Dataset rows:
↓↓↓
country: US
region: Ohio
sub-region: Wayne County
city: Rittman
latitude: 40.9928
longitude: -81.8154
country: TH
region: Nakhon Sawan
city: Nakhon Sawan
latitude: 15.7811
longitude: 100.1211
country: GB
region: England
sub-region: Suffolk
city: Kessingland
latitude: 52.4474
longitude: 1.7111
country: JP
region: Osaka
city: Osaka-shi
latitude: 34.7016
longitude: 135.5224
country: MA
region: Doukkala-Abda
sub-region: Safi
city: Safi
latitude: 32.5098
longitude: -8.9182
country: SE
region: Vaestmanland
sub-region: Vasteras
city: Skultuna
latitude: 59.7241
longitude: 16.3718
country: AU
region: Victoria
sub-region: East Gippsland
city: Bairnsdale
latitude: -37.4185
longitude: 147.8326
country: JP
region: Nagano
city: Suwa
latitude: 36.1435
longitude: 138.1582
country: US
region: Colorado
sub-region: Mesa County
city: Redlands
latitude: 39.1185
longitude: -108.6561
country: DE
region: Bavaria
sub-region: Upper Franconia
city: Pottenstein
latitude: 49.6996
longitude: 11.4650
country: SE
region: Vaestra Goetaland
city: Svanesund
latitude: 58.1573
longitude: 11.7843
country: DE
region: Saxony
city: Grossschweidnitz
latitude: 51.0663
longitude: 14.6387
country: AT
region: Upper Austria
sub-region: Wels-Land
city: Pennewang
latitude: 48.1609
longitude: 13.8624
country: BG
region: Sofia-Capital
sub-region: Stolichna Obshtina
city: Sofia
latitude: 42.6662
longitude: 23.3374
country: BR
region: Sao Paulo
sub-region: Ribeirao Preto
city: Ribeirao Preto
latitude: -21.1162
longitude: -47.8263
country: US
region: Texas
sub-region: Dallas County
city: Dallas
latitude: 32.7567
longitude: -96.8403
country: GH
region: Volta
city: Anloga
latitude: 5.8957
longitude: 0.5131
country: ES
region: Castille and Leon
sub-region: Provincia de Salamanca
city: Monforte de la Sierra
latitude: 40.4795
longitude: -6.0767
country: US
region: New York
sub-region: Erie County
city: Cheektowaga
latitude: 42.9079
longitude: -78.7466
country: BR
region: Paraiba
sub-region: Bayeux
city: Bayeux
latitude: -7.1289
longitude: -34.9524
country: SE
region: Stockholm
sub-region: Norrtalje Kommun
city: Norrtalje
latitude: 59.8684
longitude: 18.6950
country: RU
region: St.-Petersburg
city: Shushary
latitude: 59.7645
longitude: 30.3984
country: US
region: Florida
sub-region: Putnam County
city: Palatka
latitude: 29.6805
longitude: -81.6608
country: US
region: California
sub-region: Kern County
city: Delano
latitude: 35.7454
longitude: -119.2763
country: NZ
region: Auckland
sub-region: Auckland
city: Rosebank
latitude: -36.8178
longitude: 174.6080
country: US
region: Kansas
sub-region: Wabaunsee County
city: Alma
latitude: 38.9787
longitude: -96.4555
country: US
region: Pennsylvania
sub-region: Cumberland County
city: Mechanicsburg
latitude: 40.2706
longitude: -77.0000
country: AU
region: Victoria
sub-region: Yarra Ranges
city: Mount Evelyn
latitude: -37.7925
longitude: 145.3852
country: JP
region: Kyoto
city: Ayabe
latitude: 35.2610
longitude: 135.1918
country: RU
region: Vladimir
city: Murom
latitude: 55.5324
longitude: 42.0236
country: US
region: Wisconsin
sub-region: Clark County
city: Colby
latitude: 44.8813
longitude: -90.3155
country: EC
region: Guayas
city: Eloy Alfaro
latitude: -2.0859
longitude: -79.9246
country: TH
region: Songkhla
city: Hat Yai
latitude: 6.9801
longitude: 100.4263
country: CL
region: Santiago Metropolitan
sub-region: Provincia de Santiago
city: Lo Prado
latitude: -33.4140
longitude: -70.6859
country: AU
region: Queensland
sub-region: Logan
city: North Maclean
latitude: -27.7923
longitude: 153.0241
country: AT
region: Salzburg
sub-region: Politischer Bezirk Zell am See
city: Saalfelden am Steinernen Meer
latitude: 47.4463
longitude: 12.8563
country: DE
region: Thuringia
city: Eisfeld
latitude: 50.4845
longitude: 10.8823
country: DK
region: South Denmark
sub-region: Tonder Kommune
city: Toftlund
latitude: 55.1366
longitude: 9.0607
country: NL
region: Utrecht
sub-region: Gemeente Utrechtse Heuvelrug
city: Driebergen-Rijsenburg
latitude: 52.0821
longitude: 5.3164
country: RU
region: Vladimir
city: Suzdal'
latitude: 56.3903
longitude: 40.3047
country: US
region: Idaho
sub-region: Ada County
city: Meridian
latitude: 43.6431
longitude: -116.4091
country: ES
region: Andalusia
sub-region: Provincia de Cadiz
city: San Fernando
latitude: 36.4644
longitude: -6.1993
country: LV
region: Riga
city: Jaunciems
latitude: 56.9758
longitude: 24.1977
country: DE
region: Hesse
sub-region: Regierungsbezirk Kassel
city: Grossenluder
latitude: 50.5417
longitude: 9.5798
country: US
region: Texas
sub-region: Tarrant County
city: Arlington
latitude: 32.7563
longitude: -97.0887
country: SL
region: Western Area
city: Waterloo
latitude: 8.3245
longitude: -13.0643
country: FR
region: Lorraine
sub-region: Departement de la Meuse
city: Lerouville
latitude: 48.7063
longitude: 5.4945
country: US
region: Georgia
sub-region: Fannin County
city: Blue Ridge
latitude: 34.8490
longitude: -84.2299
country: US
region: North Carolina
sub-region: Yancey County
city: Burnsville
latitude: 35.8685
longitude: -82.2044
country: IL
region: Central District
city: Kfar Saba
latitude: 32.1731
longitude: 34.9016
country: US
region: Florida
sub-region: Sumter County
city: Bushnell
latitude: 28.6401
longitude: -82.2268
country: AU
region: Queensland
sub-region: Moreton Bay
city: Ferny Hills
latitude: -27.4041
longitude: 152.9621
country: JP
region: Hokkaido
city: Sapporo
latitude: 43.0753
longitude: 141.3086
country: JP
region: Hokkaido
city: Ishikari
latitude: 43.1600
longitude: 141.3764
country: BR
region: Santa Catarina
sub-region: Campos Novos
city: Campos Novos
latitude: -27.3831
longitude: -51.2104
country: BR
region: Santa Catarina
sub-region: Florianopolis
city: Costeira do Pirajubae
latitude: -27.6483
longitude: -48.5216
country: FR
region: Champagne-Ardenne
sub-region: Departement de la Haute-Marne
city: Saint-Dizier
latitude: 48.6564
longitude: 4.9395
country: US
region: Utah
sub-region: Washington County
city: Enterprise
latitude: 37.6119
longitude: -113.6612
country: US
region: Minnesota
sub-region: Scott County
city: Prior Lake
↑↑↑
DIRECTION >> Rewrite the records with every "latitude" changed to "lat", leaving all else untouched.

RESPONSE TO THIS EXERCISE >>
country: US
region: Ohio
sub-region: Wayne County
city: Rittman
lat: 40.9928
longitude: -81.8154
country: TH
region: Nakhon Sawan
city: Nakhon Sawan
lat: 15.7811
longitude: 100.1211
country: GB
region: England
sub-region: Suffolk
city: Kessingland
lat: 52.4474
longitude: 1.7111
country: JP
region: Osaka
city: Osaka-shi
lat: 34.7016
longitude: 135.5224
country: MA
region: Doukkala-Abda
sub-region: Safi
city: Safi
lat: 32.5098
longitude: -8.9182
country: SE
region: Vaestmanland
sub-region: Vasteras
city: Skultuna
lat: 59.7241
longitude: 16.3718
country: AU
region: Victoria
sub-region: East Gippsland
city: Bairnsdale
lat: -37.4185
longitude: 147.8326
country: JP
region: Nagano
city: Suwa
lat: 36.1435
longitude: 138.1582
country: US
region: Colorado
sub-region: Mesa County
city: Redlands
lat: 39.1185
longitude: -108.6561
country: DE
region: Bavaria
sub-region: Upper Franconia
city: Pottenstein
lat: 49.6996
longitude: 11.4650
country: SE
region: Vaestra Goetaland
city: Svanesund
lat: 58.1573
longitude: 11.7843
country: DE
region: Saxony
city: Grossschweidnitz
lat: 51.0663
longitude: 14.6387
country: AT
region: Upper Austria
sub-region: Wels-Land
city: Pennewang
lat: 48.1609
longitude: 13.8624
country: BG
region: Sofia-Capital
sub-region: Stolichna Obshtina
city: Sofia
lat: 42.6662
longitude: 23.3374
country: BR
region: Sao Paulo
sub-region: Ribeirao Preto
city: Ribeirao Preto
lat: -21.1162
longitude: -47.8263
country: US
region: Texas
sub-region: Dallas County
city: Dallas
lat: 32.7567
longitude: -96.8403
country: GH
region: Volta
city: Anloga
lat: 5.8957
longitude: 0.5131
country: ES
region: Castille and Leon
sub-region: Provincia de Salamanca
city: Monforte de la Sierra
lat: 40.4795
longitude: -6.0767
country: US
region: New York
sub-region: Erie County
city: Cheektowaga
lat: 42.9079
longitude: -78.7466
country: BR
region: Paraiba
sub-region: Bayeux
city: Bayeux
lat: -7.1289
longitude: -34.9524
country: SE
region: Stockholm
sub-region: Norrtalje Kommun
city: Norrtalje
lat: 59.8684
longitude: 18.6950
country: RU
region: St.-Petersburg
city: Shushary
lat: 59.7645
longitude: 30.3984
country: US
region: Florida
sub-region: Putnam County
city: Palatka
lat: 29.6805
longitude: -81.6608
country: US
region: California
sub-region: Kern County
city: Delano
lat: 35.7454
longitude: -119.2763
country: NZ
region: Auckland
sub-region: Auckland
city: Rosebank
lat: -36.8178
longitude: 174.6080
country: US
region: Kansas
sub-region: Wabaunsee County
city: Alma
lat: 38.9787
longitude: -96.4555
country: US
region: Pennsylvania
sub-region: Cumberland County
city: Mechanicsburg
lat: 40.2706
longitude: -77.0000
country: AU
region: Victoria
sub-region: Yarra Ranges
city: Mount Evelyn
lat: -37.7925
longitude: 145.3852
country: JP
region: Kyoto
city: Ayabe
lat: 35.2610
longitude: 135.1918
country: RU
region: Vladimir
city: Murom
lat: 55.5324
longitude: 42.0236
country: US
region: Wisconsin
sub-region: Clark County
city: Colby
lat: 44.8813
longitude: -90.3155
country: EC
region: Guayas
city: Eloy Alfaro
lat: -2.0859
longitude: -79.9246
country: TH
region: Songkhla
city: Hat Yai
lat: 6.9801
longitude: 100.4263
country: CL
region: Santiago Metropolitan
sub-region: Provincia de Santiago
city: Lo Prado
lat: -33.4140
longitude: -70.6859
country: AU
region: Queensland
sub-region: Logan
city: North Maclean
lat: -27.7923
longitude: 153.0241
country: AT
region: Salzburg
sub-region: Politischer Bezirk Zell am See
city: Saalfelden am Steinernen Meer
lat: 47.4463
longitude: 12.8563
country: DE
region: Thuringia
city: Eisfeld
lat: 50.4845
longitude: 10.8823
country: DK
region: South Denmark
sub-region: Tonder Kommune
city: Toftlund
lat: 55.1366
longitude: 9.0607
country: NL
region: Utrecht
sub-region: Gemeente Utrechtse Heuvelrug
city: Driebergen-Rijsenburg
lat: 52.0821
longitude: 5.3164
country: RU
region: Vladimir
city: Suzdal'
lat: 56.3903
longitude: 40.3047
country: US
region: Idaho
sub-region: Ada County
city: Meridian
lat: 43.6431
longitude: -116.4091
country: ES
region: Andalusia
sub-region: Provincia de Cadiz
city: San Fernando
lat: 36.4644
longitude: -6.1993
country: LV
region: Riga
city: Jaunciems
lat: 56.9758
longitude: 24.1977
country: DE
region: Hesse
sub-region: Regierungsbezirk Kassel
city: Grossenluder
lat: 50.5417
longitude: 9.5798
country: US
region: Texas
sub-region: Tarrant County
city: Arlington
lat: 32.7563
longitude: -97.0887
country: SL
region: Western Area
city: Waterloo
lat: 8.3245
longitude: -13.0643
country: FR
region: Lorraine
sub-region: Departement de la Meuse
city: Lerouville
lat: 48.7063
longitude: 5.4945
country: US
region: Georgia
sub-region: Fannin County
city: Blue Ridge
lat: 34.8490
longitude: -84.2299
country: US
region: North Carolina
sub-region: Yancey County
city: Burnsville
lat: 35.8685
longitude: -82.2044
country: IL
region: Central District
city: Kfar Saba
lat: 32.1731
longitude: 34.9016
country: US
region: Florida
sub-region: Sumter County
city: Bushnell
lat: 28.6401
longitude: -82.2268
country: AU
region: Queensland
sub-region: Moreton Bay
city: Ferny Hills
lat: -27.4041
longitude: 152.9621
country: JP
region: Hokkaido
city: Sapporo
lat: 43.0753
longitude: 141.3086
country: JP
region: Hokkaido
city: Ishikari
lat: 43.1600
longitude: 141.3764
country: BR
region: Santa Catarina
sub-region: Campos Novos
city: Campos Novos
lat: -27.3831
longitude: -51.2104
country: BR
region: Santa Catarina
sub-region: Florianopolis
city: Costeira do Pirajubae
lat: -27.6483
longitude: -48.5216
country: FR
region: Champagne-Ardenne
sub-region: Departement de la Haute-Marne
city: Saint-Dizier
lat: 48.6564
longitude: 4.9395
country: US
region: Utah
sub-region: Washington County
city: Enterprise
lat: 37.6119
longitude: -113.6612
country: US
region: Minnesota
sub-region: Scott County
city: Prior Lake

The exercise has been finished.